A survey vessel with side-scanning sonar devices attached is used to find the beaver entrances.



They then dig upwards – often close to the surface – to create a network of dry tunnels which are clear of the water line.

Until a beaver burrow collapses, people above ground cannot work out where it is.

So the underwater burrow entrances are being identified using survey vessels which have multibeam sonar devices attached.

They record millions of data points as they navigate along the water.

A three-dimensional image can then be created which helps identify the opening to the burrow.


The sonar creates a three-dimensional image to help identify the opening to the burrow



Roo Campbell, from NatureScot, told BBC Scotland: “Burrowing is one of these behaviours where it’s quite difficult for us to understand what’s going on because burrows are very difficult to detect.

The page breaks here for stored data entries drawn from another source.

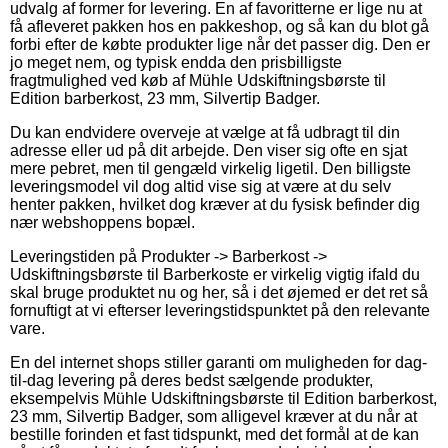
udvalg af former for levering. En af favoritterne er lige nu at
få afleveret pakken hos en pakkeshop, og så kan du blot gå
forbi efter de købte produkter lige når det passer dig. Den er
jo meget nem, og typisk endda den prisbilligste
fragtmulighed ved køb af Mühle Udskiftningsbørste til
Edition barberkost, 23 mm, Silvertip Badger.
Du kan endvidere overveje at vælge at få udbragt til din
adresse eller ud på dit arbejde. Den viser sig ofte en sjat
mere pebret, men til gengæld virkelig ligetil. Den billigste
leveringsmodel vil dog altid vise sig at være at du selv
henter pakken, hvilket dog kræver at du fysisk befinder dig
nær webshoppens bopæl.
Leveringstiden på Produkter -> Barberkost ->
Udskiftningsbørste til Barberkoste er virkelig vigtig ifald du
skal bruge produktet nu og her, så i det øjemed er det ret så
fornuftigt at vi efterser leveringstidspunktet på den relevante
vare.
En del internet shops stiller garanti om muligheden for dag-
til-dag levering på deres bedst sælgende produkter,
eksempelvis Mühle Udskiftningsbørste til Edition barberkost,
23 mm, Silvertip Badger, som alligevel kræver at du når at
bestille forinden et fast tidspunkt, med det formål at de kan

“We don’t always know where they are until something goes wrong and then we don’t often have a good understanding of the risk.

“We need to learn how to live alongside these animals and a project like this is part of that learning.”

The technology is being used as part of the Scottish government’s CivTech project, where the private sector is challenged to come up with solutions to problems.

It is being piloted in Tayside, where more than 440 burrows were recorded last year.


Roo Campbell, from NatureScot, said burrows are very difficult to detect


The beaver population in Scotland has doubled in three years to about 1,000, mainly concentrated around the River Tay catchment.

Legislation was introduced in 2019 to make beavers a protected species, which made it illegal to disturb or kill the animals.

But burrows which pose a danger can be destroyed if a licence can be obtained from NatureScot.

Anthony Pritchard, from Storm Geomatics, which is carrying out the survey work, said the technology was normally used to assess flood risks.

He said: “By having a better understanding of how many burrows there are, where they’re located, do they lie dormant, how many does a beaver family make? -all this sort of information is unknown at the moment so we can create a better understanding.